Anyway, just wanted to share a few with yous.  If I remember this thread, I'll post more of my experience with this Netbook/FreeBSD 8 install.

Derrick


----------



## dbuckhal (Mar 15, 2010)

Ok, Toshiba netbook project on hold...

This unit includes the Intel GMA 3150 which is not supported, so no X, yet.  I don't believe Xorg 7.5 will include support yet, either.

I saw these two threads and wondered if I could use this method to try to get this adaptor recognized:

http://forums.freebsd.org/showthread.php?t=9990
http://forums.freebsd.org/showthread.php?t=9606

But, I do not know much about patching, but I do know how to tweak and rebuild a kernel a little bit.  If I can capture my hardware string through the pciconf command, could I adjust the driver's header files to get X to work?

Currently, the agp and Intel's i915 modules are verified in the kernel (kldstat lists them), but the X log error states AGPGART is not available, or not supported.

Thanks for any insight into this.


----------



## oliverh (Mar 15, 2010)

>This unit includes the Intel GMA 3150 which is not supported, so no X, yet. I don't believe Xorg 7.5 will include support yet, either.

Yeah bad luck. There is no GEM, KMS etc. in FreeBSD to allow any Intel driver above v2.7.1. Apart from that we need some patch for DRM in kernel to allow agp. AFAIK there is some patch for DRM and some patched Intel driver (v2.9.1) but without DRI. Maybe better than VESA, but hardly usable in my opinion.


----------



## dbuckhal (Mar 15, 2010)

Well, at least I feel I purchased "modern equipment"!  

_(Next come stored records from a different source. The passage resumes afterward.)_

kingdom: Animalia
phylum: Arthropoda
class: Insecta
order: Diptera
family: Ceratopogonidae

Any idea as to why when I set the SATA controller on this laptop to "AHCI Mode", it does not recognize the hard drive?  I have to set it to "Compatibility" mode in order for FreeBSD 8, as well as that Ubuntu Netbook Remix, to work.  This caused a problem while trying to install FreeBSD 8, but it did install in Compatibility mode.

Thanks,


----------



## oliverh (Mar 15, 2010)

In terms of DRM: http://www.freebsd.org/cgi/query-pr.cgi?pr=kern/143427 ; should be in stable soon.

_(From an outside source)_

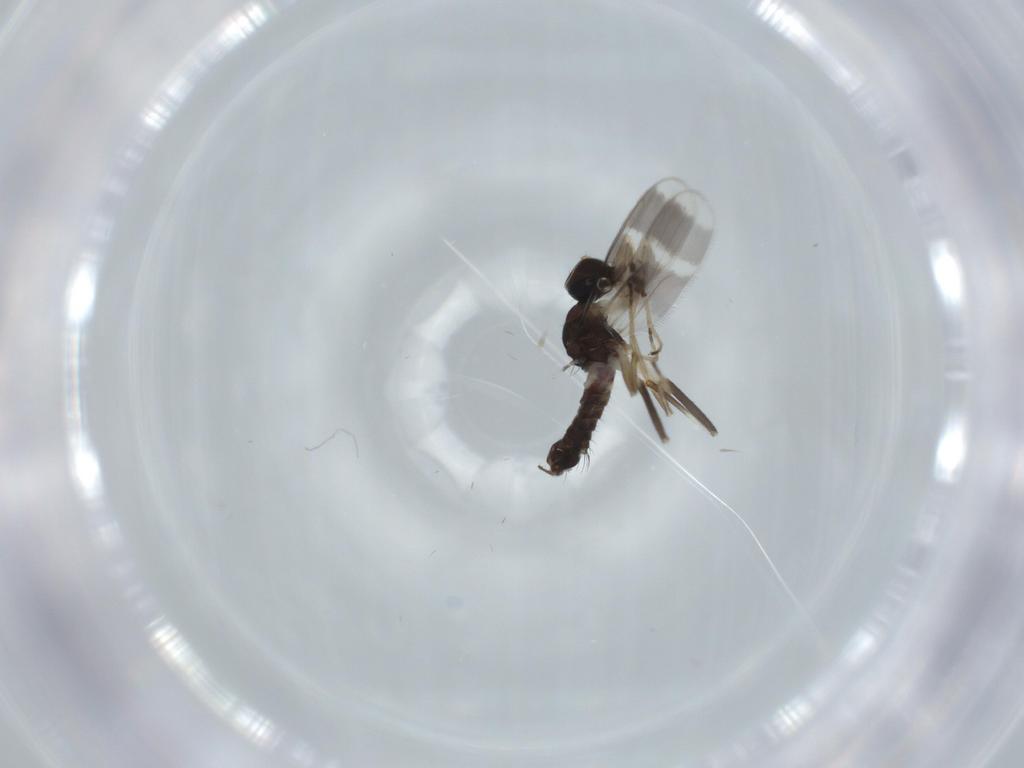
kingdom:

>Any idea as to why when I set the SATA controller on this laptop to "AHCI Mode", it does not recognize the hard drive?

Well, if possible using AHCI driver (ahci_load="YES" in loader.conf) would be a great idea.


----------



## dbuckhal (Mar 16, 2010)

That makes sense, but how about during the initial installation?


----------



## oliverh (Mar 19, 2010)

Without sysinstall it should be possible. Just use mfsBSD: http://mfsbsd.vx.sk/ then you can install it manually.


----------